We don't be bullshitting. We be doing the albums in, like, a week or two -- our
work ethic is real strong."
Hip-hop is a cutthroat business in New Orleans. There have been reports of
bitter feuds among the city's reigning rap dynasties -- Master P's
well-established No Limit oligarchy, the up-and-coming Big Dog Records, and
Cash Money, who fit somewhere in between. But the Hot Boy$ are quick to claim
it's not personal, just business. As Lil Wayne puts it, "We'll cover every
aspect of the game, because we want to master this. We want to be professionals
at this."
It's strange to hear such sober, business-minded talk from a 15-year-old. But
Lil Wayne shrugs off any suggestion that success will take the ghetto out of
the Hot Boy$. "We gonna stick to our jeans, T-shirts, and Reeboks. All that
gangsta shit, you know?"
When I ask Lil Wayne to name his major musical influences, he thinks for a
while, then singles out Juvenile's early-'90s bounce tracks. It's evidence of
Wayne's youth, but it's also a reflection of the regional loyalty that has
played a big role in the rise of Cash Money. Mannie Fresh shares Wayne's
enthusiasm for contemporary sounds, but his early-'80s music roots are what
make Cash Money albums sound so oddly familiar: the echoey drums and paper-thin
production values recapture the feeling of casual innovation that drove
old-school hip-hop.
"Think about the first time you heard a really tight rap song," Fresh
reasons. "Like, way back in the day, the first time you heard Grandmaster Flash
and the Furious Five and it was just some MCs that was all about rocking the
party, you know. And it wasn't really about no hurting nobody, see what I'm
saying? Well, just think about that feeling right now . . .
that's what we're doing."
A beginners' guide
* B.G.: True Stories (1995) is the oldest Cash Money album in
print, and it sounds downright primitive next to the slicker, more experimental
It's All on U Volume 1 (1997). B.G. takes his formula -- slow rhymes,
fast beats -- to ridiculous extremes on the 1999 release Chopper City in the
Ghetto. The title is a reference to the 1996 B.G.s album Chopper
City, which has just been reissued.
* Juvenile: Cash Money's most profitable release -- Juvenile's hugely
popular 400 Degreez (1998) -- is also its best. The hit single "HA" is
here, and the Universal reissue (look for 18 tracks instead of 16) tacks on an
excellent techno-inspired remix of the song featuring the Hot Boy$. But the
real gem is another last-minute addition: "Follow Me Now" applies breakbeat
science to Santana's version of "Oye Como Va" while Juvenile growls his way
through a melodic (and mystifying) four minutes of Louisiana slang. G
Code, Juvenile's third CD, is scheduled to be released this fall.

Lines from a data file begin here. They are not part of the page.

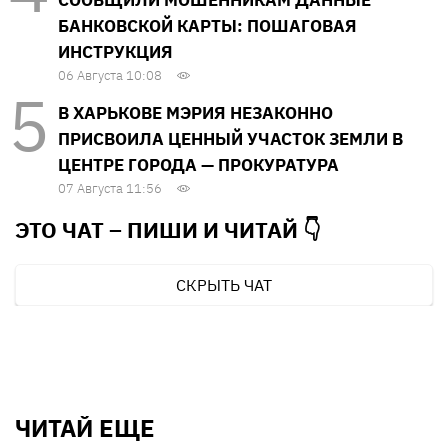
БАНКОВСКОЙ КАРТЫ: ПОШАГОВАЯ
ИНСТРУКЦИЯ
06 Августа 10:08
В ХАРЬКОВЕ МЭРИЯ НЕЗАКОННО
ПРИСВОИЛА ЦЕННЫЙ УЧАСТОК ЗЕМЛИ В
ЦЕНТРЕ ГОРОДА — ПРОКУРАТУРА
07 Августа 11:56
ЭТО ЧАТ – ПИШИ И
ЧИТАЙ 👇
СКРЫТЬ ЧАТ
ЧИТАЙ ЕЩЕ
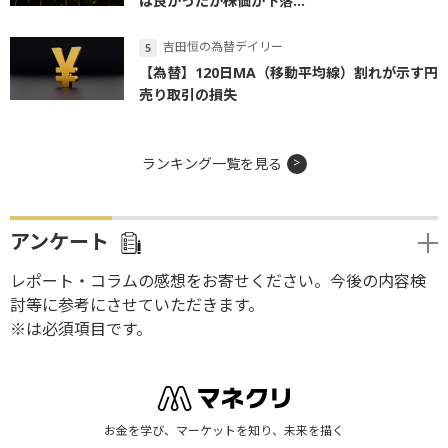
は良かったが株価が下落...
吉田恒の為替デイリー
【為替】120日MA（移動平均線）割れが示す円
売り取引の損失
ランキング一覧を見る
アンケート
レポート・コラムの感想をお寄せください。今後の内容検
討等に参考にさせていただきます。
※は必須項目です。
お金を学び、マーケットを知り、未来を描く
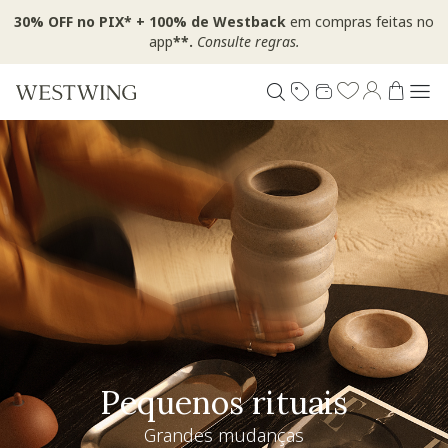
30% OFF no PIX* + 100% de Westback
em compras feitas no
app
**.
Consulte regras.
Pequenos rituais
Grandes mudanças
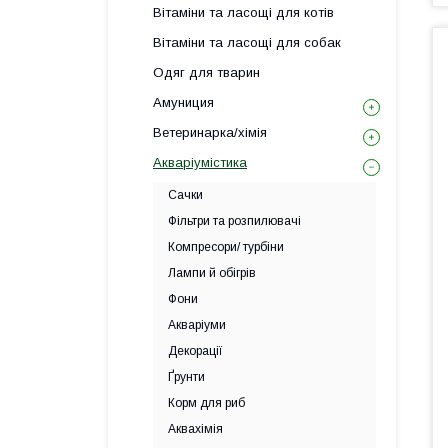
Вітаміни та ласощі для котів
Вітаміни та ласощі для собак
Одяг для тварин
Амуниция
Ветеринарка/хімія
Акваріумістика
Сачки
Фільтри та розпилювачі
Компресори/ турбіни
Лампи й обігрів
Фони
Акваріуми
Декорації
Ґрунти
Корм для риб
Аквахімія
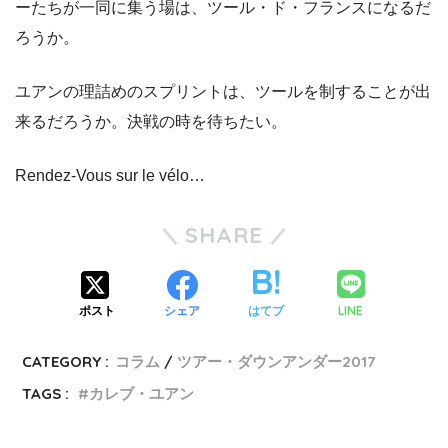
ーたちが一同に集う場は、ツール・ド・フランスになるだ
ろうか。
ユアンの理詰めのスプリントは、ツールを制することが出
来るだろうか。決戦の時を待ちたい。
Rendez-Vous sur le vélo…
SHARE
LINE
ポスト
シェア
はてブ
CATEGORY :
コラム
ツアー・ダウンアンダー2017
TAGS :
カレブ・ユアン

* Hot Boy$. Cash Money's resident supergroup are as uneven as they are
energetic. Get It How U Live!! (1997) shines the spotlight on Lil Wayne:
"Block Burner" combines his pre-adolescent vocals with a brilliantly sparse,
skittish beat (his solo debut is scheduled for October 19). Guerrilla
Warfare, which appeared last month, travels from beat street ("Boys at
War") to the jungle ("Help") and back again.
* Big Tymers. After years of recording flossed-out skits for other
people's albums, Cash Money CEO Bryan Baby Williams and house producer Mannie
Fresh decided to record their own full-length as Big Tymers. The result, How
U Luv That? Volume 1, originally came out in March of '98 and was then
reissued (with additional tracks) by Universal in September of the same year as
How U Luv That? Volume 2. Baby and Fresh are the first to admit that
what they do is more like talking shit than rapping, and it gets old quick,
despite Fresh's relatively lush production.